Egypt’s obsession with conspiracies has not always been unjustified. Israel and the old colonial powers have all played their part. In 1956 the three conspired to attack Egypt and re-occupy the Suez area — a fact which is often recycled to justify an unshakable belief in conspiracies today. French and British colonial powers conspired to carve out the collapsing Ottoman Empire after WWI, the disastrous legacy of which is still with us today.

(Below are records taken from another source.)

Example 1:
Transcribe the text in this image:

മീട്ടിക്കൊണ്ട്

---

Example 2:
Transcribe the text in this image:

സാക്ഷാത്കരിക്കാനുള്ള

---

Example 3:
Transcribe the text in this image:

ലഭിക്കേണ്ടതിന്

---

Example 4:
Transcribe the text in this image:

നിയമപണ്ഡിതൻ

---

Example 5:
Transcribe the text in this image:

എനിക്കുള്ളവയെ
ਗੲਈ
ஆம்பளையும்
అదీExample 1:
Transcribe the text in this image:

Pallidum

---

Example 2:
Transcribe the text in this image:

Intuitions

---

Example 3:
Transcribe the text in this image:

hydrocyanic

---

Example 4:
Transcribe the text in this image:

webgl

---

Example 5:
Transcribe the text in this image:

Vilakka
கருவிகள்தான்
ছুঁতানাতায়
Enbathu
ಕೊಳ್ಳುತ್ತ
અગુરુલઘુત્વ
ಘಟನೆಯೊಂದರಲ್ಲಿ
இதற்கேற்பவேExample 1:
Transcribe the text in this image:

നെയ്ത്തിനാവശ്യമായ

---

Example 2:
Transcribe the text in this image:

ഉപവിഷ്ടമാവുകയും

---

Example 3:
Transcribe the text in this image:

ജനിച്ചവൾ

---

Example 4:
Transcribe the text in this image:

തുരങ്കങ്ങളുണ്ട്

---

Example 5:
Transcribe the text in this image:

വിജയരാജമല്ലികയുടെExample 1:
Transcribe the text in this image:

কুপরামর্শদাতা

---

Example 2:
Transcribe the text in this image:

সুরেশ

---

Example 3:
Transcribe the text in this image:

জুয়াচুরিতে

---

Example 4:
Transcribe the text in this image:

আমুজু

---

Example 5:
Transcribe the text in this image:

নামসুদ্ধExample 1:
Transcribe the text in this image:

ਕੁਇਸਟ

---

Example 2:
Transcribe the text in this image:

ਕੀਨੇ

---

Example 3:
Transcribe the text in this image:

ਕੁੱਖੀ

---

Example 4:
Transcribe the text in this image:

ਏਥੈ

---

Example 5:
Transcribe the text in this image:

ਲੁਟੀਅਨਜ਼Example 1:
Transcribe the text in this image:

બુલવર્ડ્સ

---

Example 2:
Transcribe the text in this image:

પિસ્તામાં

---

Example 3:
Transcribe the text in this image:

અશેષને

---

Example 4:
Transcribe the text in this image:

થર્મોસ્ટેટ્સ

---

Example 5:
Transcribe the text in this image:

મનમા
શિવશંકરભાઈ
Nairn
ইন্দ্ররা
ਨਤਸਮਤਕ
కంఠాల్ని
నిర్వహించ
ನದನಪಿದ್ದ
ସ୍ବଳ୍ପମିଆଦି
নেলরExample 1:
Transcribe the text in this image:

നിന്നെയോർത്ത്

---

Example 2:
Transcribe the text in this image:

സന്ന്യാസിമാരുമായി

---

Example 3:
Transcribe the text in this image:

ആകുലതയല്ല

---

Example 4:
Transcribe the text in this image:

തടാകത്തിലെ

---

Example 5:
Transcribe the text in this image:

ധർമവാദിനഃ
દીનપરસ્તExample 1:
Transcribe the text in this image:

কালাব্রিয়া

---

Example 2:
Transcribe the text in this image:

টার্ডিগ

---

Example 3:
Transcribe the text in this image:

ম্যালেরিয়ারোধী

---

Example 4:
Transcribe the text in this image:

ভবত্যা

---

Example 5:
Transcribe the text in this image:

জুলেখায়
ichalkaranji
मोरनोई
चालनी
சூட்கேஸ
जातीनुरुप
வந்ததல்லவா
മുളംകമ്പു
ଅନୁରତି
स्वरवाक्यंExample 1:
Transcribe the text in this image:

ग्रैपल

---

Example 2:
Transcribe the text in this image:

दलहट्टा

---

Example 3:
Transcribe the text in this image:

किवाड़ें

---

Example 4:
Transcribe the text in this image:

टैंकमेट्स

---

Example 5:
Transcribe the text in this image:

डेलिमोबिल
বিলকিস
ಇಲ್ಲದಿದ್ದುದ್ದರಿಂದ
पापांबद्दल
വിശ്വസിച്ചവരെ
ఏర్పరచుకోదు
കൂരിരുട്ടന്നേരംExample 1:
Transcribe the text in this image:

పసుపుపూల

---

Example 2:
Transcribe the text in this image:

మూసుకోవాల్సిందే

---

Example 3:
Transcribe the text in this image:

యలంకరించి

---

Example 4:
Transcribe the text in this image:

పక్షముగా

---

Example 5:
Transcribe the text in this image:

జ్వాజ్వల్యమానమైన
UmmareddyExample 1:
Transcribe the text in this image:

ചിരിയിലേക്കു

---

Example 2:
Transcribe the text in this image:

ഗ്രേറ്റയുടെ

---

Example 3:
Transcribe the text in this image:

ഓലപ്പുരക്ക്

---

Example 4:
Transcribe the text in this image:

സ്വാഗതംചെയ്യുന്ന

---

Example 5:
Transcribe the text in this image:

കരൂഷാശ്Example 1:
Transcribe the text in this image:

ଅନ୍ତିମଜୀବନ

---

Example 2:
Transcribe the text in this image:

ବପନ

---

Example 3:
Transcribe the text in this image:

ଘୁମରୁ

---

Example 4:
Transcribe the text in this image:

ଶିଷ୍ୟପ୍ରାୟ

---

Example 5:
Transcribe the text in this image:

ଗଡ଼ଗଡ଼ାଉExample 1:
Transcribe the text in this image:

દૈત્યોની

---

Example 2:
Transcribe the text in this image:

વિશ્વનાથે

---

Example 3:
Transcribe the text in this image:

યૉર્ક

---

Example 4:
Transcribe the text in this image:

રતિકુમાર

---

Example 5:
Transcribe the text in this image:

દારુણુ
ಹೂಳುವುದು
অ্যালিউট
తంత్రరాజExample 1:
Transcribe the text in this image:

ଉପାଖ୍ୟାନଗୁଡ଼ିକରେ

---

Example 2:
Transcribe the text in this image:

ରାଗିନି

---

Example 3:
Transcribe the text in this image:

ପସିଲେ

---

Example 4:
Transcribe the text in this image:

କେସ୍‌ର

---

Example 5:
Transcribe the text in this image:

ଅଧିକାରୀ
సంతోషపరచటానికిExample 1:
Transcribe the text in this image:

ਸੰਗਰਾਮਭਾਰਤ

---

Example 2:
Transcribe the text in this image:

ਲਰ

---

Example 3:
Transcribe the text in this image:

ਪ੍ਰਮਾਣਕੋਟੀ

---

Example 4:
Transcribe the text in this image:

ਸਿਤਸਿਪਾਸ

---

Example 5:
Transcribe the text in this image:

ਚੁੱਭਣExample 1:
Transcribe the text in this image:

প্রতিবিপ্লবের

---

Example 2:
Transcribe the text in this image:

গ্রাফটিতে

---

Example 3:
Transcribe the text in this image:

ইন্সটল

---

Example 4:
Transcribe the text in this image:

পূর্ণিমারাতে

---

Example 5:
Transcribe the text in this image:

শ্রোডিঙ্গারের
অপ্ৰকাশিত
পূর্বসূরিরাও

Here is a sample of the maddest theories doing the rounds in Egypt today:
ISIS is the creation of the Mossad and the CIA. Mohamed El-Baradei is an Iranian agent. “Espionage certificates issued by Hamas” – yes, two supposedly respectable news papers published what they claimed was a facsimile — were found with arrested terror suspects. The phrase “an international plot to break up Egypt, and fragment the entire Arab region into statelets” is repeated millions of times by all kinds of politicians, tv anchors and talk show hosts. The few dissenting voices are immediately regarded as part of the same plot.
What is most striking is that you hear such views from university professors as well as taxi drivers.